Chiapas., La Secretaría de Agricultura y Desarrollo Rural informó que la planta destinada a la producción de moscas estériles para combatir el gusano barrenador del ganado presenta un avance general del 75 por ciento en Metapa, Chiapas. El proyecto es desarrollado a través del Senasica y se prevé que inicie operaciones a finales de junio, mientras continúan los trabajos para concluir la instalación de equipos industriales clave.
En los próximos días quedará lista la infraestructura que permitirá generar condiciones artificiales controladas para la cría de la mosca. Este complejo abarca más de 3 mil metros cuadrados, de los cuales 2 mil están destinados a un área de biocontención con altos estándares de bioseguridad donde se producirá la mosca fértil que posteriormente será esterilizada mediante irradiación.

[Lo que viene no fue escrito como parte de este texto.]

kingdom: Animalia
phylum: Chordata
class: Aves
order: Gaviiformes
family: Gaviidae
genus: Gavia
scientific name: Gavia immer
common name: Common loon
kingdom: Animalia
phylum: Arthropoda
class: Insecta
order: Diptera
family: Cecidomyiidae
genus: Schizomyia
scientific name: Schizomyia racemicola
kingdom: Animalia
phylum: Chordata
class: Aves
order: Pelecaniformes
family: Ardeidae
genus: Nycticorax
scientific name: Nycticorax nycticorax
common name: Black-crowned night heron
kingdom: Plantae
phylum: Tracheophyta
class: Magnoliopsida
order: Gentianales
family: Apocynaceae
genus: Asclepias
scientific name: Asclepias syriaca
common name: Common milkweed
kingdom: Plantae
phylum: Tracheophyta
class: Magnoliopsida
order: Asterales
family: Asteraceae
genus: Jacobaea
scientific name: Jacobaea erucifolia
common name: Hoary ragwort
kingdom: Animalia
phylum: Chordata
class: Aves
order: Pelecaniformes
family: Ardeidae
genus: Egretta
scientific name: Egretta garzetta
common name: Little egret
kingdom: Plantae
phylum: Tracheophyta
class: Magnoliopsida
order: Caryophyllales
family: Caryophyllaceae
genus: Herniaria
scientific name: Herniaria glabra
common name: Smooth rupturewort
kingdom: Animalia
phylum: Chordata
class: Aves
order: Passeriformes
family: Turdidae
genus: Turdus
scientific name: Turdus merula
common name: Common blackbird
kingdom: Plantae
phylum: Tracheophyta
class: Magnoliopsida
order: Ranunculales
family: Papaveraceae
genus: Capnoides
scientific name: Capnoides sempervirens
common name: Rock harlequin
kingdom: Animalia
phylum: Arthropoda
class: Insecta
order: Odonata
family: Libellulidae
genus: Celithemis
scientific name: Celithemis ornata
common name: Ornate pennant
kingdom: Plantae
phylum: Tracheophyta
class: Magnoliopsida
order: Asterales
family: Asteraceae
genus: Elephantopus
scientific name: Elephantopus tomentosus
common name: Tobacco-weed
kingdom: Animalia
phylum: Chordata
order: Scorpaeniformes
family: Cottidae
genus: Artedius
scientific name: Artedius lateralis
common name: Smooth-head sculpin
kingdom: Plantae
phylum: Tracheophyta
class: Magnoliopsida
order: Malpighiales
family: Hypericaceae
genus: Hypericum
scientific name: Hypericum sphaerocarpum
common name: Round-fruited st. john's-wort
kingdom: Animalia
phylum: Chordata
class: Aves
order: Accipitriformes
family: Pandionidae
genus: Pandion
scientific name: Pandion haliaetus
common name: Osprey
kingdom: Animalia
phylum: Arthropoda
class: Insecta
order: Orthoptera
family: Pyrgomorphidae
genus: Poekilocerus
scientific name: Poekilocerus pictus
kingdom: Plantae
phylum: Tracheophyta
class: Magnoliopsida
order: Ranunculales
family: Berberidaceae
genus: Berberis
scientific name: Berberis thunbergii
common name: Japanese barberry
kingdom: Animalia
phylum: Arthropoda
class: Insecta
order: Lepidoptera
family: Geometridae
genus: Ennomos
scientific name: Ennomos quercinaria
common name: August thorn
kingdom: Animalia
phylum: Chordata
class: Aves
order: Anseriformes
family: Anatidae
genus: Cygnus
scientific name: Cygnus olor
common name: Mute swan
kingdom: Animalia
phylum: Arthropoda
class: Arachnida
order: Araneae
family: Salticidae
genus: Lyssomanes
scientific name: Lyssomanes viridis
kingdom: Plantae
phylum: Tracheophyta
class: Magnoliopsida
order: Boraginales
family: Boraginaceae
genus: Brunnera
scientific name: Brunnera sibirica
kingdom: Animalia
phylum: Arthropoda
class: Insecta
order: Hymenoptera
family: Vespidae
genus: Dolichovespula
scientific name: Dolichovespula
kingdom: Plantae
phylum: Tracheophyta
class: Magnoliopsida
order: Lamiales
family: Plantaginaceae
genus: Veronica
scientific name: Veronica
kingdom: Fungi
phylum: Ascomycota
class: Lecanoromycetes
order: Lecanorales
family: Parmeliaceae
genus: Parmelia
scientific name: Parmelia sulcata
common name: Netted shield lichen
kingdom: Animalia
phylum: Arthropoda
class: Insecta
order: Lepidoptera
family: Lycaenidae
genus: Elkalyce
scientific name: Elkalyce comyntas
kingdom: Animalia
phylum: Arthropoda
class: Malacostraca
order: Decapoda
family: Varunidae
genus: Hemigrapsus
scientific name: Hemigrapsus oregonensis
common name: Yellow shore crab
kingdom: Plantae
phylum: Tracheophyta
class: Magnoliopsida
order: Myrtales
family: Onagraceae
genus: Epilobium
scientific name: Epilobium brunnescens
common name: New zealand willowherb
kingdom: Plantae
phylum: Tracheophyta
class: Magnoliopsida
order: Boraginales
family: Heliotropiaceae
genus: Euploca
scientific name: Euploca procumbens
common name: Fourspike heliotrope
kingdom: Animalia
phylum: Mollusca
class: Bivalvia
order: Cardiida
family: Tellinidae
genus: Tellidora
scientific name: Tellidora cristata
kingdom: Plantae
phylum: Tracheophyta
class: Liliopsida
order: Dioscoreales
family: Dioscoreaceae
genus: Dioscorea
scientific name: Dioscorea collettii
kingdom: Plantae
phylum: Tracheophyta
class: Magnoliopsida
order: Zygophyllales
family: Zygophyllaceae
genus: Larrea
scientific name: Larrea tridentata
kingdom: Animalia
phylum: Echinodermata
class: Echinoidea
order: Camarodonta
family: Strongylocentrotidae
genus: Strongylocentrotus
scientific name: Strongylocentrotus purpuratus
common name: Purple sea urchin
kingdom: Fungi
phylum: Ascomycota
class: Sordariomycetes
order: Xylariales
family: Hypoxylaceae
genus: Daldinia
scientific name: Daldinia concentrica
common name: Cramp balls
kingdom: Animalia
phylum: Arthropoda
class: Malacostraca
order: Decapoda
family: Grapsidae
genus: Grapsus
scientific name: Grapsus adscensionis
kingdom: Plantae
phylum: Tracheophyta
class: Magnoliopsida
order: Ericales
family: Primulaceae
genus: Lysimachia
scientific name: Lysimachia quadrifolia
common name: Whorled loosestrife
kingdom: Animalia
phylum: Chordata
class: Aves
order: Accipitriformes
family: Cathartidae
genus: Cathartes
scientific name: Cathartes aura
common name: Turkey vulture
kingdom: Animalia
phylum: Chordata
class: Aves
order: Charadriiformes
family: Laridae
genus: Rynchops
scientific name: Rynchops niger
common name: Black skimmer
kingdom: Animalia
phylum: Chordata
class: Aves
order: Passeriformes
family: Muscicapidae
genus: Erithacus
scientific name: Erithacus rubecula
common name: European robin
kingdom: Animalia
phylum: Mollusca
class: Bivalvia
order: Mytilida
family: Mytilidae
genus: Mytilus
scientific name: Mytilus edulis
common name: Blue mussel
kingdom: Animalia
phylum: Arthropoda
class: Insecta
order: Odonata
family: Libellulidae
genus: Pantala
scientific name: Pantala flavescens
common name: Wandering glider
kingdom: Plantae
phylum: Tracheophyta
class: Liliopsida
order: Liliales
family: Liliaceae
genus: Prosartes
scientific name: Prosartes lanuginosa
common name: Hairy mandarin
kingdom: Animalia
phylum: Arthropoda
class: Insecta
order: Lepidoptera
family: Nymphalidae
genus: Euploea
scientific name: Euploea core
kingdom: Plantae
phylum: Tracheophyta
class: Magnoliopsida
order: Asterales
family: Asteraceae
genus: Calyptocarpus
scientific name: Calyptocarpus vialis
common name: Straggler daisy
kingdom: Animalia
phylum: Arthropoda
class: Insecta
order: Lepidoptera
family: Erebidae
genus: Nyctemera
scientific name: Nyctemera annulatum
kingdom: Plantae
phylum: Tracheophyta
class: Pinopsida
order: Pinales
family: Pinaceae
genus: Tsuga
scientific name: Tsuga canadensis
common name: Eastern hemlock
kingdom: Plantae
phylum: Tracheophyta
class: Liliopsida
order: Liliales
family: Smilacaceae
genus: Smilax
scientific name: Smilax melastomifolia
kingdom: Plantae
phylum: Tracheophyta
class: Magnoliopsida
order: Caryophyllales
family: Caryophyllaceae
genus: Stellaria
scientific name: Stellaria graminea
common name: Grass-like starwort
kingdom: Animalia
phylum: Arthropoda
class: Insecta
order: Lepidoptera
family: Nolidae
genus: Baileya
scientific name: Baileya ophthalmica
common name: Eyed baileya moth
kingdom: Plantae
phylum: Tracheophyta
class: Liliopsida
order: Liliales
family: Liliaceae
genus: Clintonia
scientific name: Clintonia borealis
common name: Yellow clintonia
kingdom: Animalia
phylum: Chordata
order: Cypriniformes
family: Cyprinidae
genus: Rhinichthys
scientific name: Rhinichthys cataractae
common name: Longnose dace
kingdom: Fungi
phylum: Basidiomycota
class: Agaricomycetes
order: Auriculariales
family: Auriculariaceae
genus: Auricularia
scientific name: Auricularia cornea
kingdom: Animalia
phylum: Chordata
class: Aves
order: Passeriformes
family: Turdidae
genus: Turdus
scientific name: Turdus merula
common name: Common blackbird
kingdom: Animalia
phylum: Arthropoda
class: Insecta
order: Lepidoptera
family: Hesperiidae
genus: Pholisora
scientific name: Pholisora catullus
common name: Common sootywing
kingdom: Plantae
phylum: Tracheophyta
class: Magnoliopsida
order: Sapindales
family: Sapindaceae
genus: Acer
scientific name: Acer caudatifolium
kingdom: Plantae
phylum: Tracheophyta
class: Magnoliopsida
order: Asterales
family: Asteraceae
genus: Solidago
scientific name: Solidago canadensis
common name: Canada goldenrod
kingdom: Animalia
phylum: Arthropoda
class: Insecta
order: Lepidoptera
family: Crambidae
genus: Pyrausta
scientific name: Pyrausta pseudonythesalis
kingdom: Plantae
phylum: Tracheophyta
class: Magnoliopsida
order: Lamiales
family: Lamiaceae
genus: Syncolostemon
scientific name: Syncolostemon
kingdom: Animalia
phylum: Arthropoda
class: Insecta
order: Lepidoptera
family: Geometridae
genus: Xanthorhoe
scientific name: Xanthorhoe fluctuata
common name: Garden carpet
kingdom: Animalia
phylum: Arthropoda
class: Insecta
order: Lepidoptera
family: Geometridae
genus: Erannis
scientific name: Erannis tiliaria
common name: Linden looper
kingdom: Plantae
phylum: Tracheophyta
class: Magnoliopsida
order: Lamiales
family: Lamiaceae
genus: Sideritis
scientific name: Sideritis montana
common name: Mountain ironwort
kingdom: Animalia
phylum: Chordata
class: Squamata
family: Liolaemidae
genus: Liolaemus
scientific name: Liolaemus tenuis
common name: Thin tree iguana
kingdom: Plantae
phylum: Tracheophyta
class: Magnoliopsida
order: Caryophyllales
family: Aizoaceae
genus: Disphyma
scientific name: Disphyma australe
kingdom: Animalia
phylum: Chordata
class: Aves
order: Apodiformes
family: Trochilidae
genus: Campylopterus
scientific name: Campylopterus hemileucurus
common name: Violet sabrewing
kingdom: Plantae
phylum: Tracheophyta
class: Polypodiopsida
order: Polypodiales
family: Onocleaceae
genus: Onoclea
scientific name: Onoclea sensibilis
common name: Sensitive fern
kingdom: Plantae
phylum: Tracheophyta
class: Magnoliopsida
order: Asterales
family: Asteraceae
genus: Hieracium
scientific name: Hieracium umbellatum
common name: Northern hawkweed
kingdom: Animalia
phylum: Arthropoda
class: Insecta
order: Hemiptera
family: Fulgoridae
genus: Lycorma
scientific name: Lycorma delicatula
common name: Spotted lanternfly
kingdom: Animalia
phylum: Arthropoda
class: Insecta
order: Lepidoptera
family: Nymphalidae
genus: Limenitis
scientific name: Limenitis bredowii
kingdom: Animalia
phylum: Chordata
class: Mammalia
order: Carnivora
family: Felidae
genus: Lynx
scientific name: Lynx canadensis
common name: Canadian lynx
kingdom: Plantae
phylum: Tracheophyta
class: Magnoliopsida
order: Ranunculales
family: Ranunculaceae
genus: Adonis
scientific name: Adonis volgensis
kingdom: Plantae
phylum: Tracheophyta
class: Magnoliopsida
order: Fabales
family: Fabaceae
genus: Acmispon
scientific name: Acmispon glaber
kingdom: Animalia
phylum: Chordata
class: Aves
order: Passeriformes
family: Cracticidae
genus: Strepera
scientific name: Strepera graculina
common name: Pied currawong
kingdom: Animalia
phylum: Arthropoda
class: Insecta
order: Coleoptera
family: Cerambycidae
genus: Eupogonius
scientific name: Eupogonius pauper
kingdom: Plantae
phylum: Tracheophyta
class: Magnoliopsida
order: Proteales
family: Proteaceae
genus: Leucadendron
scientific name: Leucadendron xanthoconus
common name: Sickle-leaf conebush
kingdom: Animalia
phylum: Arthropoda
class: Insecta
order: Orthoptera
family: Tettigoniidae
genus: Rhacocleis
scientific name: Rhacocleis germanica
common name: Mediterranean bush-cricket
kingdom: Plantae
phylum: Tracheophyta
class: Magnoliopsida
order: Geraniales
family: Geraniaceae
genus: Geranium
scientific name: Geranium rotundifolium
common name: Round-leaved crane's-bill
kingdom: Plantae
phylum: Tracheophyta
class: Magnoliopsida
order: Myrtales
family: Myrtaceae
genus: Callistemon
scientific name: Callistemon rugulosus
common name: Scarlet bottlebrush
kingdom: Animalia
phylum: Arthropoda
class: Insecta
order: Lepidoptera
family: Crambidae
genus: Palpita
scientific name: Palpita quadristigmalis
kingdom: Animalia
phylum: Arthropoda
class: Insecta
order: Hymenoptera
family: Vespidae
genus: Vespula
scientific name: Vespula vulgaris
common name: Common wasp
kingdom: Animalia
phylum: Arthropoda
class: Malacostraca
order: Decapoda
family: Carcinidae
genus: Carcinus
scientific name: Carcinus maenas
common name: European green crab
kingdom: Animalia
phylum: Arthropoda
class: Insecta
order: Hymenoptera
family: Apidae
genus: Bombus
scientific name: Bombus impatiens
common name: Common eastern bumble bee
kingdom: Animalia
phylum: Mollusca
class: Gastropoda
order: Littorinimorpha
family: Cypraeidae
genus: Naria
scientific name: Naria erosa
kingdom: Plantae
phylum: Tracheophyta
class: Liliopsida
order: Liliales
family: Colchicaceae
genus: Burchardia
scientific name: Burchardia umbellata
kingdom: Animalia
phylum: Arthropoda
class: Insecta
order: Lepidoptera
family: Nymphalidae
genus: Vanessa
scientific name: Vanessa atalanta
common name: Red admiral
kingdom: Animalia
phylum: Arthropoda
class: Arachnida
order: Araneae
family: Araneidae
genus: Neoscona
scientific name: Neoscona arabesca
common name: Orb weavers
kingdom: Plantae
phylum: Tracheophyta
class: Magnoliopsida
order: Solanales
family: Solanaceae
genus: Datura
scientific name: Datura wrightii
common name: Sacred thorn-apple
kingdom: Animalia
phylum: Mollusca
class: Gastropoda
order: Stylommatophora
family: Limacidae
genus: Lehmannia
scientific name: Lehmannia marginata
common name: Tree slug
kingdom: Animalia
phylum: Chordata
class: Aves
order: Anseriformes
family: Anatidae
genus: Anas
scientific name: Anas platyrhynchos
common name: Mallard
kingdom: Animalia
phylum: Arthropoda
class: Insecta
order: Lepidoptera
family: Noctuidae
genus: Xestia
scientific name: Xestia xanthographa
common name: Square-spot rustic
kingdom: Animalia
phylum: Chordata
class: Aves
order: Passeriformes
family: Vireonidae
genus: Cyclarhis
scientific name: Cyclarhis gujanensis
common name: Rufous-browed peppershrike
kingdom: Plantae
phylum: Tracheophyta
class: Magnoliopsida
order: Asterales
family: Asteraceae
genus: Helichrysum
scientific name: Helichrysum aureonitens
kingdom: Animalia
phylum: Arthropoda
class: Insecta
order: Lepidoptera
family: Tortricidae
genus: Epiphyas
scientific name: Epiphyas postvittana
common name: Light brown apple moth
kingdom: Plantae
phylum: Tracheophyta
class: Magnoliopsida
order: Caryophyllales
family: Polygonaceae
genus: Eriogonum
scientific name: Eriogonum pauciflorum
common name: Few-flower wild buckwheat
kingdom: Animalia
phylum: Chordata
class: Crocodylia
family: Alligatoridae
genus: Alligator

Con la puesta en marcha de esta biofábrica se fortalecerán las acciones para controlar y erradicar la plaga, además de garantizar la continuidad de la producción ganadera en México y cumplir con los requisitos internacionales para la exportación de ganado. De manera paralela, especialistas trabajan en la adaptación de una cepa de mosca adecuada a las condiciones climáticas del país, con el objetivo de interrumpir el ciclo reproductivo del insecto al cruzarse con ejemplares silvestres.
El avance del proyecto es resultado de la coordinación entre autoridades mexicanas y el gobierno de Estados Unidos a través del USDA y el APHIS, lo que ha permitido consolidar una estrategia binacional contra esta plaga que afecta al sector pecuario.
En el noreste del país también se desarrolla un operativo para contener la dispersión del gusano barrenador, en el que participan 350 técnicos en coordinación con gobiernos estatales y comités pecuarios. Las acciones incluyen capacitación a productores, atención de reportes, diagnóstico y tratamiento de animales, así como barridos sanitarios en zonas de riesgo.
Como parte de estas medidas, se lleva a cabo la dispersión de moscas estériles en Tamaulipas, Nuevo León, San Luis Potosí y en una franja del estado de Texas. Desde noviembre de 2024 se han registrado más de 21 mil casos en el país, de los cuales la gran mayoría han sido resueltos, mientras que los activos continúan bajo vigilancia y control por parte de las autoridades sanitarias.